Management at every brand, large and small, foreign or domestic, has to make choices about how they want to build a ski. Once they settle on a construction and the equipment devised to execute it is installed on the premises, they tend to stay with it for the long haul. Head’s wheelhouse construction could not be more fundamental or more sound: while other brands have obsessed with making a cheaper, higher margin ski, Head has stayed with what it knows will never fail them: a stout wood core, two sheets of titanal and carefully calibrated, pre-impregnated fiberglass to wrap it all up. To those who might quibble some of Head’s skis are over-built, we would counter, wouldn’t you rather own a brand that errs on the side of excellence?

As an Austrian brand, Head has always placed a premium on race results, and their investments in this area are paying impressive dividends.  Lindsay Vonn has already eclipsed the considerable achievements of Bode Miller; both are Head skiers, as is Ted Ligety, who may be the best technical skier in the world today.  In a sport where wins can be measured in the thousandth of a second, who comes out on top may appear serendipitous; when athlete after athlete is holding up a crystal globe recognizing a season of superiority, something other than serendipity is afoot.

While Head’s victories on the World Cup cannot be ignored, they’ve had their issues translating gold on the racecourse into dollars in the register in the US. To put it mildly, the American market is not race-driven. Americans want to go where they wanna go, do what they wanna, wanna do; we’re all about freeride, dude!  Head, to their great credit, is all about technique.  They were the first major brand to treat the Carving trend seriously and make it part of their identity. Hooking into the top of a turn is part of their essential make-up. The idea of an edge breaking loose mid-turn makes their product designers break out in hives. They understand what freeride skiers mean when they say they want the ski to smear; they just don’t understand why anyone would want that.

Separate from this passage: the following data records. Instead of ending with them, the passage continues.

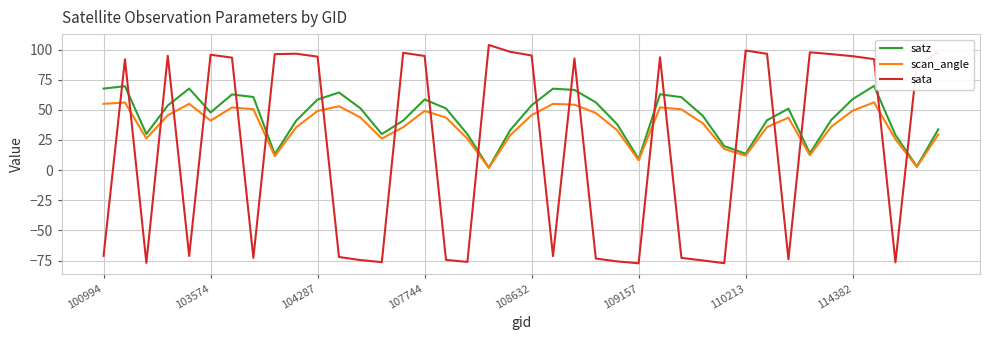

How many values in the satz series exceed 50?

20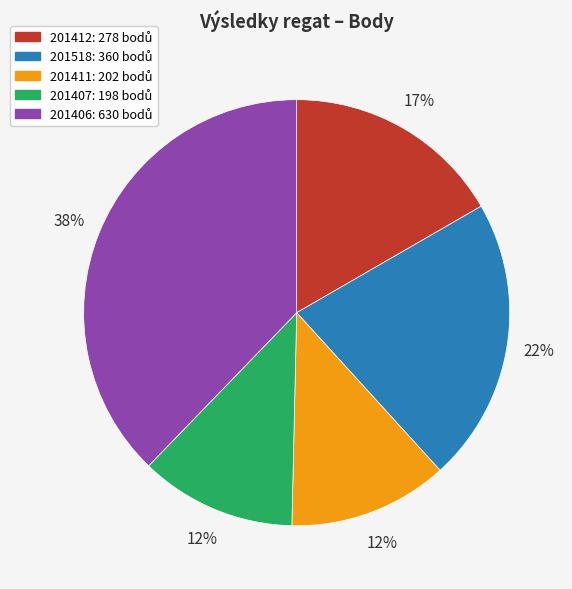

What percentage is the 201412 slice, to the nearest percent?

17%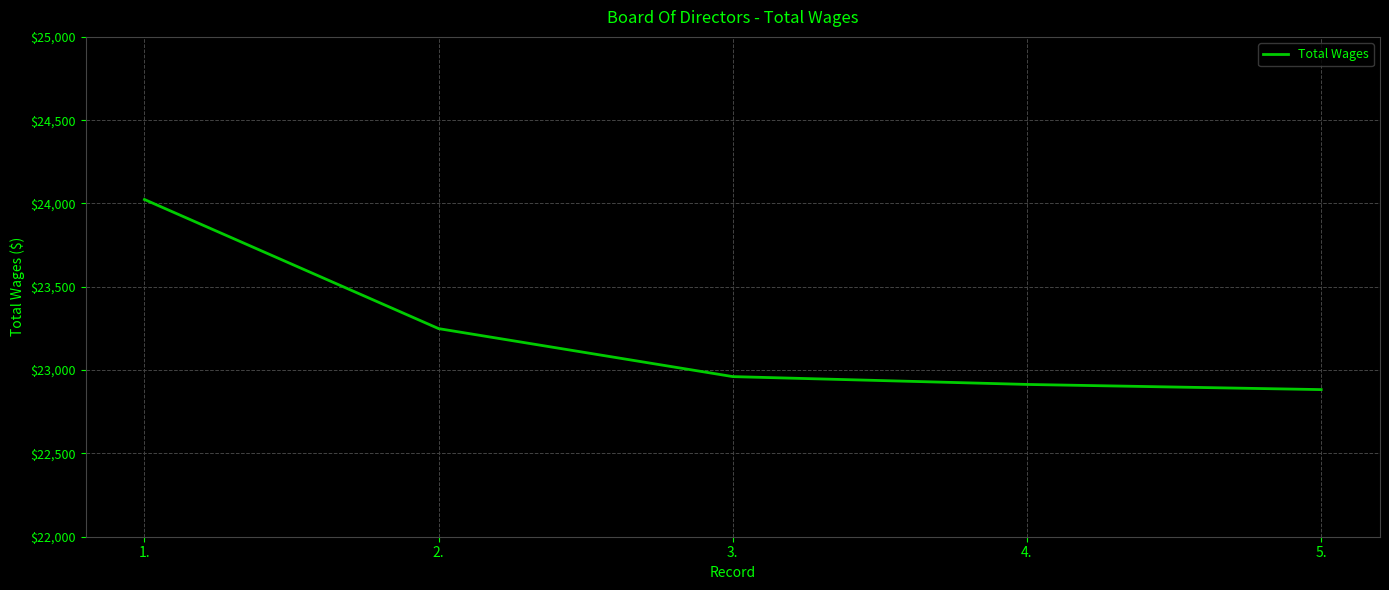

What is the change in value from 4. to 5.?

-31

Happily, Head’s designers are adept enough to change with the times. They added rocker to their Rev models without the world as they knew it coming to an end. While they’ve dropped the name from their line (since restored), their fat skis are still monsters, and these, too, have their place in the freeride world.

Don’t tell Head’s owner, Johan Eliasch, but his massive investment in World Cup racing likely has had little impact on the brand’s steadily accelerating rise in popularity in America. Sales of race skis remain small in this country, but what Americans do have a keen eye for—technical innovation and a great deal—are finally earning Head a well deserved following among recreational skiers.